When We Die, Where We Go
- Sandeep Kumar Mishra
- Apr 2
- 1 min read
by Sandeep Kumar Mishra
When we die, do we become the seeds
of all we consumed? A chorus of cravings,
Born again in soil thick with want?
Every turn in life feels like a maze of salt,
A labyrinth of sugar sticking to the walls.
The office is a temple of temptation,
Its altar lined with saccharine idols,
Gold-wrapped chocolates and crisp offerings
that crackle like fire beneath the tongue.
The burritos bloom in their foil cocoons,
heavy as guilt, fragrant as false promises.
How do we walk a straight line
through a landscape of indulgence?
Each step feels like treading quicksand,
The pretzels call, twisted like questions
we can never seem to answer.
Our bodies are battlegrounds,
Cells waging war against the flood of grease,
A rising tide of flavor engineered
to silence the signals that cry “enough.”
We are sirens to ourselves,
Singing sweet songs of surrender,
shipwrecking on our desires.
But the soul, it wants something else—
Something green, unbroken by the fryer’s hiss,
Something that speaks of life, not excess.

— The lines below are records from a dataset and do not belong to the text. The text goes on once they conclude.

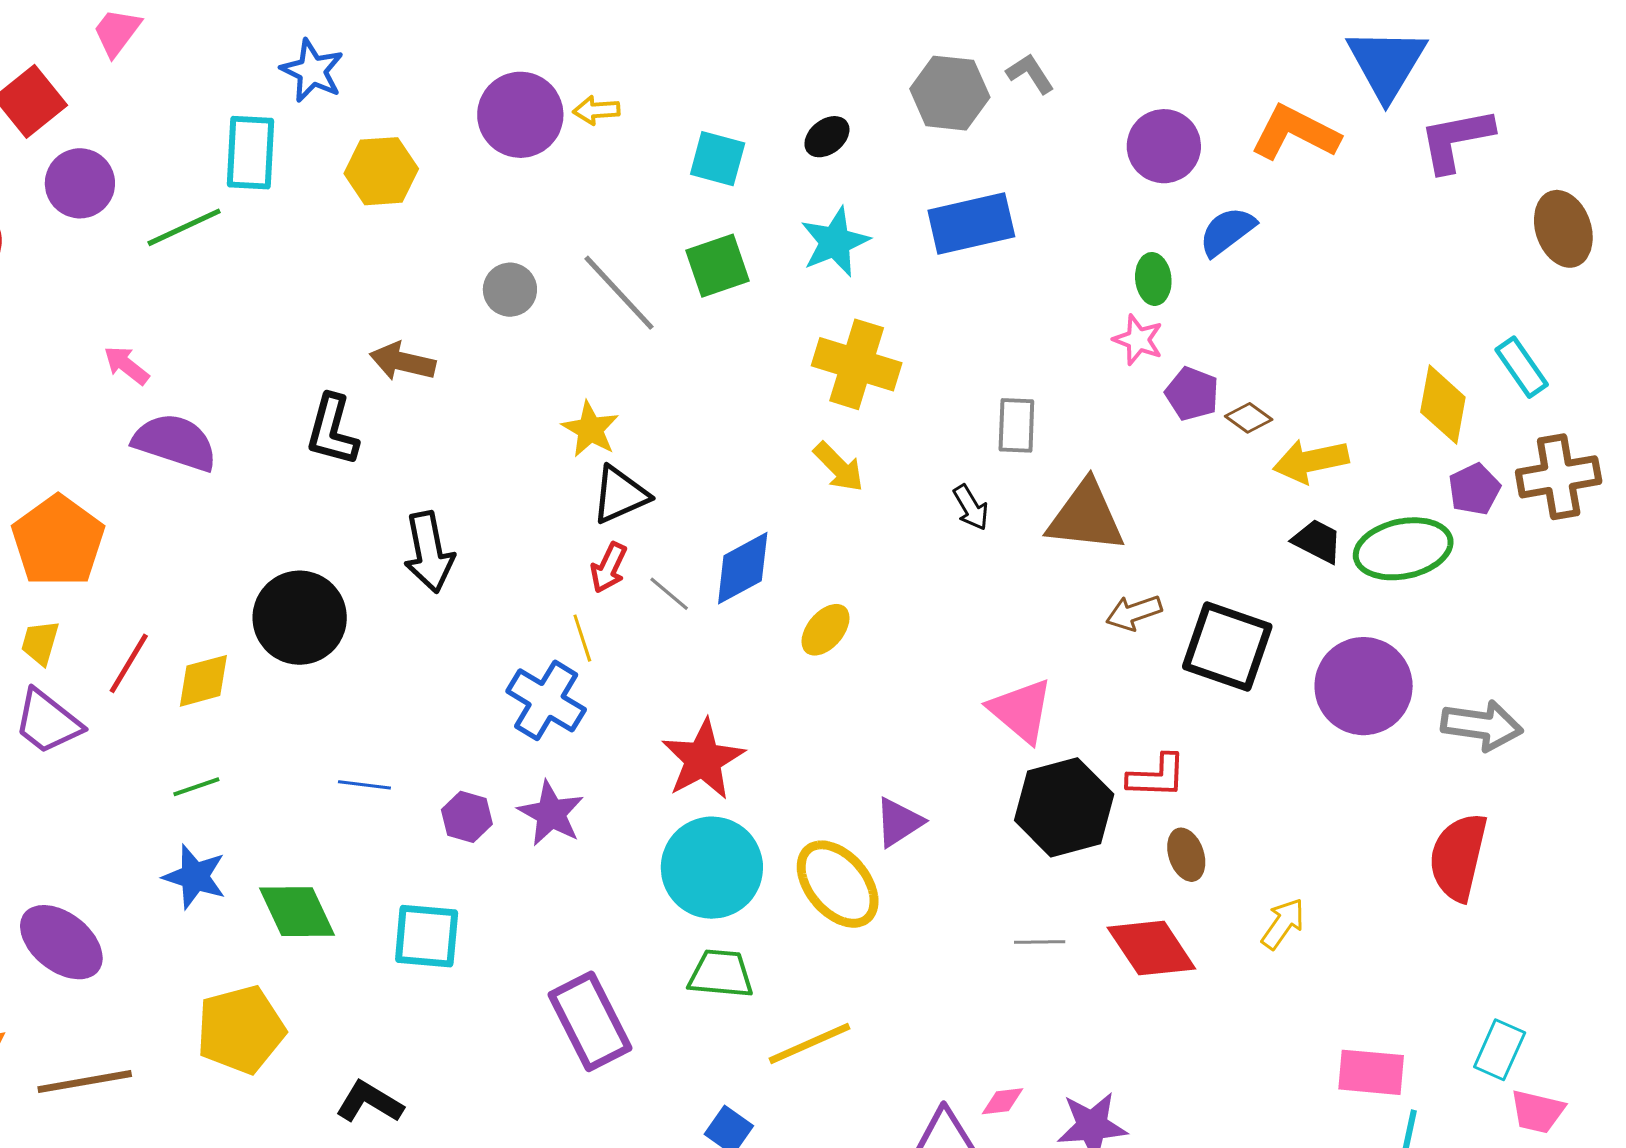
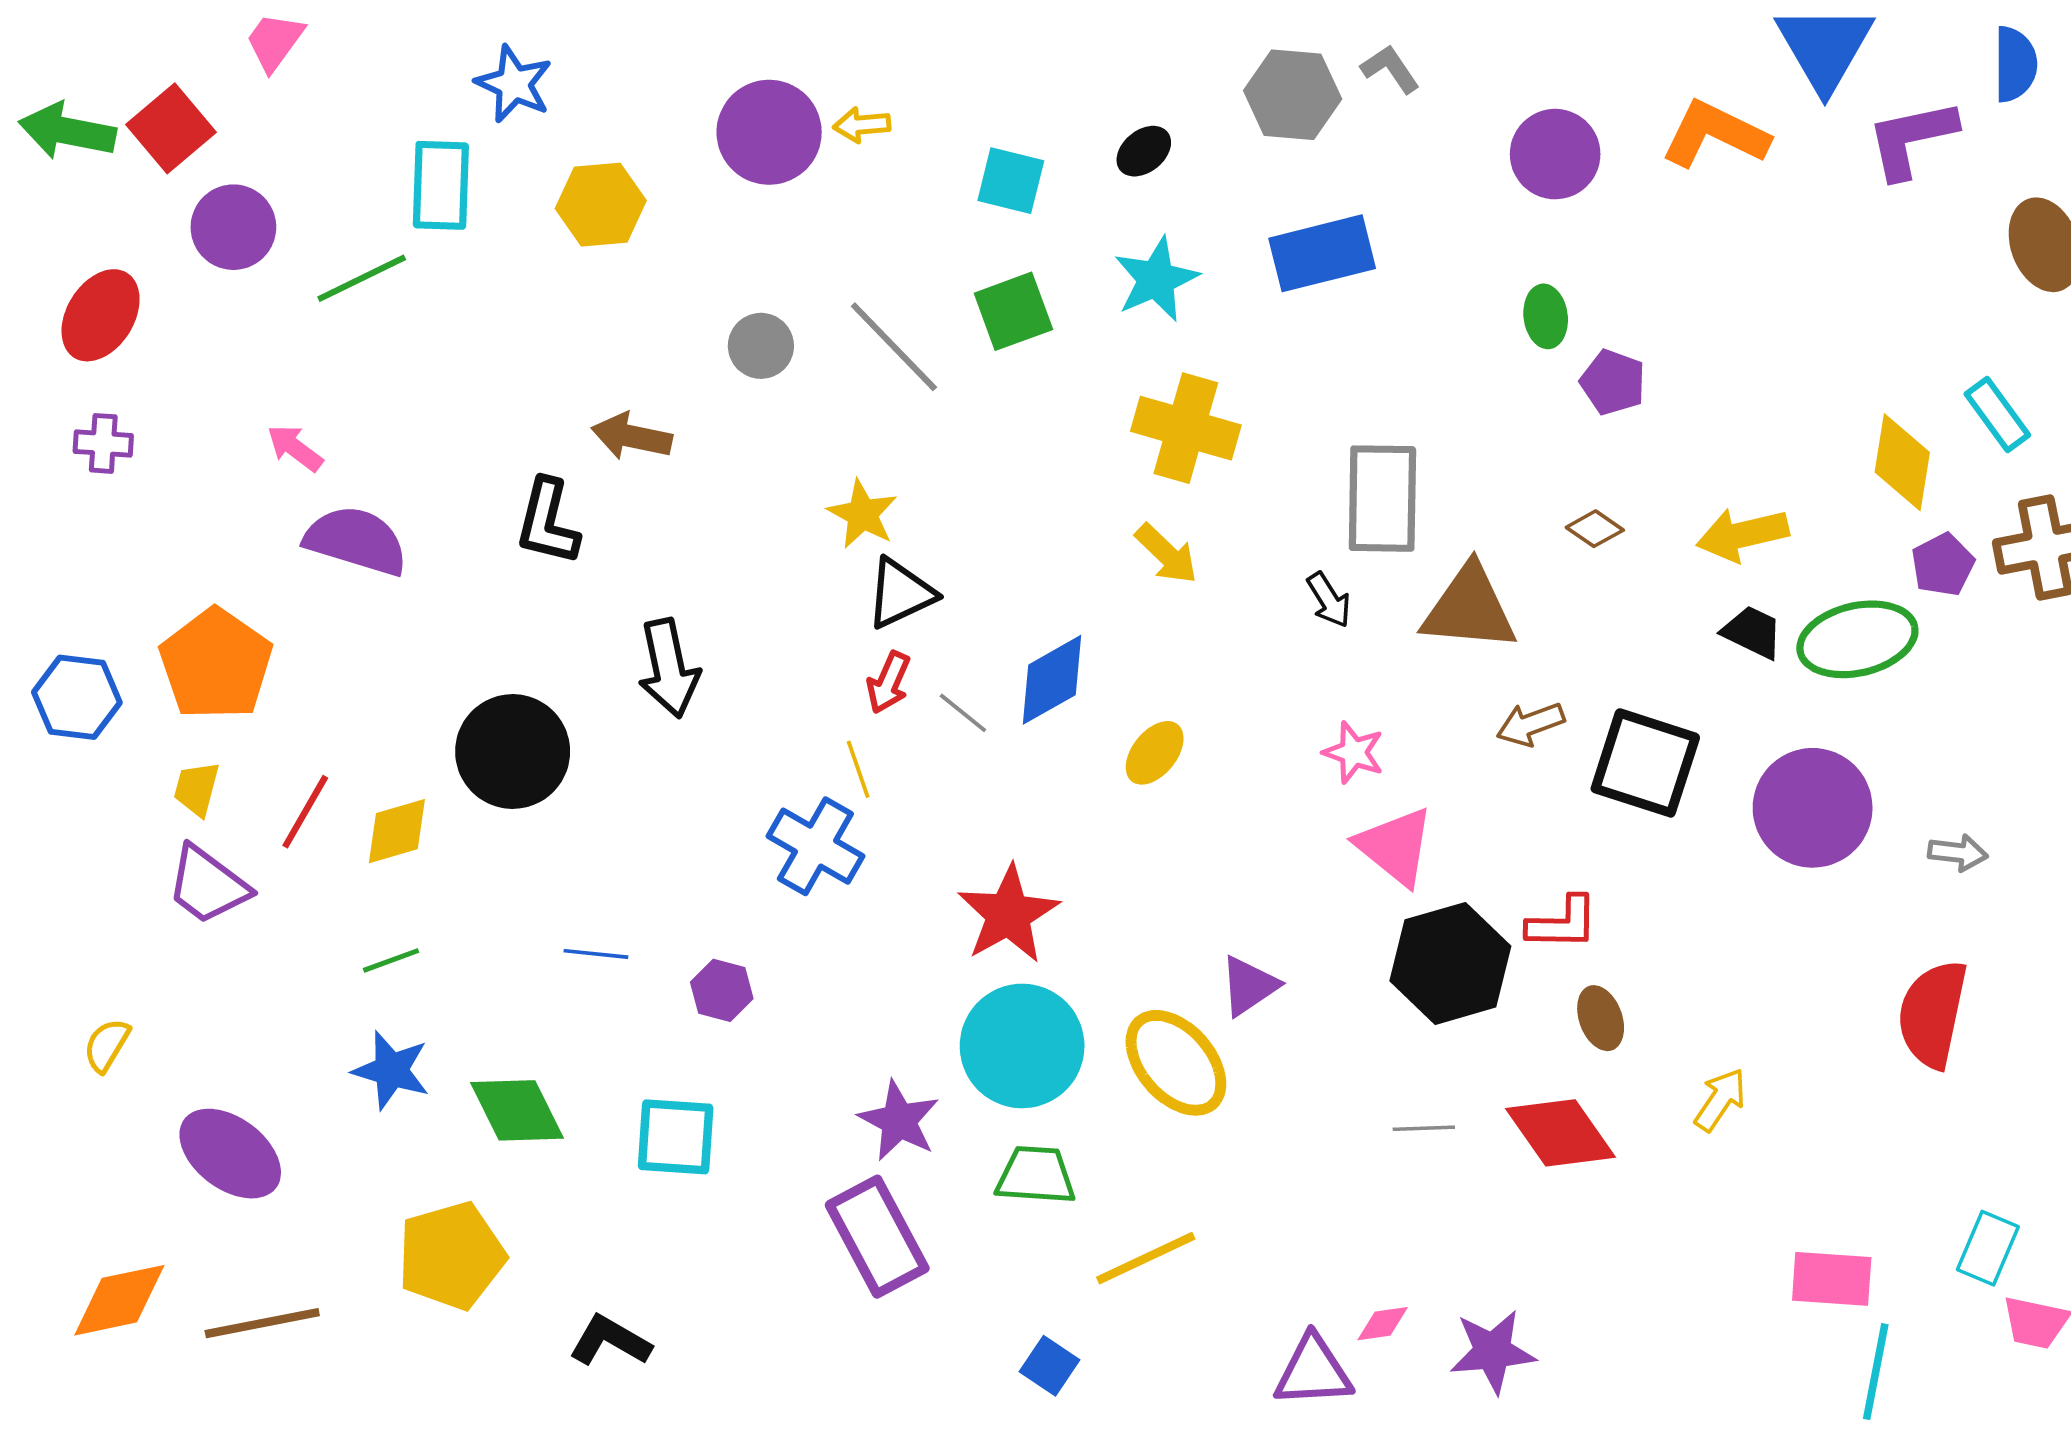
blue semicircle: (1227, 231) -> (2015, 64), moved, turned 128
pink star: (1138, 340) -> (1354, 752), moved
purple pentagon: (1192, 394) -> (1613, 382), moved
brown diamond: (1249, 418) -> (1595, 529), moved
gray rectangle: (1016, 425) -> (1382, 499), size x1.6
gray arrow: (1482, 725) -> (1958, 853), size x0.6
purple star: (551, 814) -> (899, 1121), moved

It whispers beneath the hum of vending machines,
A faint but stubborn voice,
like roots pushing through concrete.
When we die, will our cravings follow us,
Clinging like shadows to the bones of the earth?
Will we rise clean, a single, pure thought,
Unburdened by the weight of what we swallowed,
finally free to hunger for something eternal?